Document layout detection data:
——
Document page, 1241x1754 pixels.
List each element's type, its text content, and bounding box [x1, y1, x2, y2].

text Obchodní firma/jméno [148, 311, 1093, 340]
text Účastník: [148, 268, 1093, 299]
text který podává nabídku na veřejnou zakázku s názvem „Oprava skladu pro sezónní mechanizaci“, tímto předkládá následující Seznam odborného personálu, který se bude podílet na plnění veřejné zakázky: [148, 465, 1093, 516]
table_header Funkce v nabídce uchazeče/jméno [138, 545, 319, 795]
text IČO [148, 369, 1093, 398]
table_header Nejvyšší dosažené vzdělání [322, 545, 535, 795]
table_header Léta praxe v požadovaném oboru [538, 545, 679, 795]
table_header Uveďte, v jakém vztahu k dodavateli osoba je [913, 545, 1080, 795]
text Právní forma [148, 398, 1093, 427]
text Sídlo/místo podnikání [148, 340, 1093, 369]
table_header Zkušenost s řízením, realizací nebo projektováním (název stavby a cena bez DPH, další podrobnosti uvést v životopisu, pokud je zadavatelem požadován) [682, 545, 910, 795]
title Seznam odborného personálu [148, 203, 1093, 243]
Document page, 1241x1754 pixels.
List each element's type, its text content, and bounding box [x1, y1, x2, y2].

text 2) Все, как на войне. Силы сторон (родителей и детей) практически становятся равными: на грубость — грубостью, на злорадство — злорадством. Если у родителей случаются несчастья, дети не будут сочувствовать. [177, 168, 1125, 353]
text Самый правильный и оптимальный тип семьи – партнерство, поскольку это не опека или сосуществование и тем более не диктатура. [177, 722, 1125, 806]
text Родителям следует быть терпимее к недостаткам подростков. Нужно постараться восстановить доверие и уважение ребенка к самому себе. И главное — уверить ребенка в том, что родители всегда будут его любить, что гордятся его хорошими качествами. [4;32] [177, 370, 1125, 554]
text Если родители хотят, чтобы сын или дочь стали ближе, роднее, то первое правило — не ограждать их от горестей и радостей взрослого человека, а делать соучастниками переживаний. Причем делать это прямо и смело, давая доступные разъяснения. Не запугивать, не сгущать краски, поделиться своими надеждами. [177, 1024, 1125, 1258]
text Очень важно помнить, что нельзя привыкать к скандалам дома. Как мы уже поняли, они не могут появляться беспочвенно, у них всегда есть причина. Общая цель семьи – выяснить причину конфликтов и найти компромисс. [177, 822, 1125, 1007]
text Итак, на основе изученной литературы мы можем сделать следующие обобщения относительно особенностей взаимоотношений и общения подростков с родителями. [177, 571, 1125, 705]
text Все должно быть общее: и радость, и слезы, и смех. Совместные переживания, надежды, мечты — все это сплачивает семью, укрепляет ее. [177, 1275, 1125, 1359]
——
> _Work required_: A faithful retyping of every entry above is the task.

> _Written solution_:
Document page, 1241x1754 pixels.
List each element's type, its text content, and bounding box [x1, y1, x2, y2].

text Obchodní firma/jméno [148, 311, 1093, 340]
text Účastník: [148, 268, 1093, 299]
text který podává nabídku na veřejnou zakázku s názvem „Oprava skladu pro sezónní mechanizaci“, tímto předkládá následující Seznam odborného personálu, který se bude podílet na plnění veřejné zakázky: [148, 465, 1093, 516]
table_header Funkce v nabídce uchazeče/jméno [138, 545, 319, 795]
text IČO [148, 369, 1093, 398]
table_header Nejvyšší dosažené vzdělání [322, 545, 535, 795]
table_header Léta praxe v požadovaném oboru [538, 545, 679, 795]
table_header Uveďte, v jakém vztahu k dodavateli osoba je [913, 545, 1080, 795]
text Právní forma [148, 398, 1093, 427]
text Sídlo/místo podnikání [148, 340, 1093, 369]
table_header Zkušenost s řízením, realizací nebo projektováním (název stavby a cena bez DPH, další podrobnosti uvést v životopisu, pokud je zadavatelem požadován) [682, 545, 910, 795]
title Seznam odborného personálu [148, 203, 1093, 243]
Document page, 1241x1754 pixels.
List each element's type, its text content, and bounding box [x1, y1, x2, y2].

text 2) Все, как на войне. Силы сторон (родителей и детей) практически становятся равными: на грубость — грубостью, на злорадство — злорадством. Если у родителей случаются несчастья, дети не будут сочувствовать. [177, 168, 1125, 353]
text Самый правильный и оптимальный тип семьи – партнерство, поскольку это не опека или сосуществование и тем более не диктатура. [177, 722, 1125, 806]
text Родителям следует быть терпимее к недостаткам подростков. Нужно постараться восстановить доверие и уважение ребенка к самому себе. И главное — уверить ребенка в том, что родители всегда будут его любить, что гордятся его хорошими качествами. [4;32] [177, 370, 1125, 554]
text Если родители хотят, чтобы сын или дочь стали ближе, роднее, то первое правило — не ограждать их от горестей и радостей взрослого человека, а делать соучастниками переживаний. Причем делать это прямо и смело, давая доступные разъяснения. Не запугивать, не сгущать краски, поделиться своими надеждами. [177, 1024, 1125, 1258]
text Очень важно помнить, что нельзя привыкать к скандалам дома. Как мы уже поняли, они не могут появляться беспочвенно, у них всегда есть причина. Общая цель семьи – выяснить причину конфликтов и найти компромисс. [177, 822, 1125, 1007]
text Итак, на основе изученной литературы мы можем сделать следующие обобщения относительно особенностей взаимоотношений и общения подростков с родителями. [177, 571, 1125, 705]
text Все должно быть общее: и радость, и слезы, и смех. Совместные переживания, надежды, мечты — все это сплачивает семью, укрепляет ее. [177, 1275, 1125, 1359]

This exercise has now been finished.